College is the bridge to adulthood. While you can still enjoy all of the fun things about attending university, you may have to deal with some of the tedious grown-up tasks. For many students, it may be the first time that they have to file a tax return.
The first time doing taxes can be intimidating. In this article, we’ve thrown together some tips to make this process as easy as possible, while maximizing any tax refund that may be owed to you.
Apply for Scholarships
Not only are scholarships free money to help you pay for your education, but they are also usually tax-free. When it comes time to calculate your tax refund, you can leave out these payments as they are not included as taxable income.
There are many resources to help you find scholarships that you are eligible for. You can check websites and through your school’s financial aid office.
Understand Your Dependency Status
Some of your education-related expenses could be written off as deductions, but this depends on your dependency status. If you’re a full-time student under the age of 24, your parents may still claim you when their filing taxes.
Check with your parents and talk over the advantages and disadvantages of both options. If they’ve claimed you as a dependent, you won’t be able to collect on tax-breaks. If you’re paying your way through college, it’s a good idea to file your own tax return.
Make Interest-Only Student Loan Payments
Unless you have government-subsidized student loans, the interest will start accruing as soon as you receive the loan money. The longer you wait to start making payments, the more you’ll have to cover when you graduate.

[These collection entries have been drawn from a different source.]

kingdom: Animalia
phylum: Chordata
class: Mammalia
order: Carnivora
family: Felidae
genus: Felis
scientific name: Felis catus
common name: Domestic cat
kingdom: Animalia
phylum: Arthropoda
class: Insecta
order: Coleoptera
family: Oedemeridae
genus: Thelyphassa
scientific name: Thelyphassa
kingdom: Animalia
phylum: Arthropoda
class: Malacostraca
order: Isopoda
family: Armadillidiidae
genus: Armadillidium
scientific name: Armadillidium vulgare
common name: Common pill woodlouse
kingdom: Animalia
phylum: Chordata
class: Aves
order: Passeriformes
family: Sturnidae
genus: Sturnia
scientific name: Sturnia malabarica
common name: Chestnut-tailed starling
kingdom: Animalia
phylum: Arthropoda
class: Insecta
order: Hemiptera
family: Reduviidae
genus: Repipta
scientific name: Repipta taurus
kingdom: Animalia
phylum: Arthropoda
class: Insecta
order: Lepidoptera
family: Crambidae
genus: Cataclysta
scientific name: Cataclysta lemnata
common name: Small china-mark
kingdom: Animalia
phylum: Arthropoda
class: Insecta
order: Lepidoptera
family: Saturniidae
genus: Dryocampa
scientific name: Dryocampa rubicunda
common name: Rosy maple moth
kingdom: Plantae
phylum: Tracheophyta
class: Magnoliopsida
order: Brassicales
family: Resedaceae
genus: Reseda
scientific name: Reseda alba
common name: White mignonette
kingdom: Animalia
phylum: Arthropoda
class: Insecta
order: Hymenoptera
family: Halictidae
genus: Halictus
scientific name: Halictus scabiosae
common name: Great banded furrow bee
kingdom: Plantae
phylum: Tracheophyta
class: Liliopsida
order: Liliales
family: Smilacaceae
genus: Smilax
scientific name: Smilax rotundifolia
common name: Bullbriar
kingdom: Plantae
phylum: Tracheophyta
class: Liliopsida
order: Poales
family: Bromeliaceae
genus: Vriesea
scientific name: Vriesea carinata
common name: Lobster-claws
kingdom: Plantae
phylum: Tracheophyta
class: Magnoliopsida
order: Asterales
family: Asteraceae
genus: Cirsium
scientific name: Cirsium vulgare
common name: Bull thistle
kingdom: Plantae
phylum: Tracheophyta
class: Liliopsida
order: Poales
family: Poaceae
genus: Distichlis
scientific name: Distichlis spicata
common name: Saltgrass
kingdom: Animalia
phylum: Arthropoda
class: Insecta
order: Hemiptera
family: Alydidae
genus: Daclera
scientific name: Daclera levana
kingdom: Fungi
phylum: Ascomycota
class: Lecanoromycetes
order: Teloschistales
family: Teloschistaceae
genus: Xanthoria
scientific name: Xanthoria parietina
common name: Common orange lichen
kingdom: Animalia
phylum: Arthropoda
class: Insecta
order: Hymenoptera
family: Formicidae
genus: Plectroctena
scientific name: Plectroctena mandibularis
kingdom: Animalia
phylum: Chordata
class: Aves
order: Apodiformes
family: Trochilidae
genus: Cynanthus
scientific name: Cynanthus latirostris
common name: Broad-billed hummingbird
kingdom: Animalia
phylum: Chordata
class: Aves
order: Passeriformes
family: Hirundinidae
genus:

The interest may capitalize, meaning that you will owe that on top of the principle. From that point on, you will have to pay interest on the higher amount. To avoid this, make interest-only payments.
So, what does this have to do with taxes? You can deduct the interest paid from your income on your tax return. As mentioned before, this only works if you’re not claimed as a dependent.
Look for Special Credit
The American Opportunity Tax Credit (AOTC) can give you back up to $2500. The expenses that qualify are tuition and fees, books and supplies, and any other school-related costs. These credits are designed for students enrolled in higher education.
Your parents may get this credit if they have claimed you as a dependent. You also will have to deduct tax-free financial aid like scholarships and grants from qualified education expenses.
Take Advantage of Available Resources
Most tax returns for college students are relatively simple. You probably don’t need to hire someone to do it for you. We recommend taking some time to learn how to file taxes for yourself. Luckily, many available resources can help you prepare state and federal tax returns.
These tips may not be helpful for everyone, especially those who are not from the US initially. If you are an international student, tax season can be confusing.
If you are studying in a US-based university, but you are from Canada, for example, you may still have to pay a residency tax in your home country. According to Tax Page, to define tax residency Canada determines responsibility based on any intimate “ties” such as a family home.
For US students, taxes differ state by state. There are many resources available to help you and speak to your financial aid, parents, or a tax professional with any concerns or questions. This process will be educational, but it may not be fun.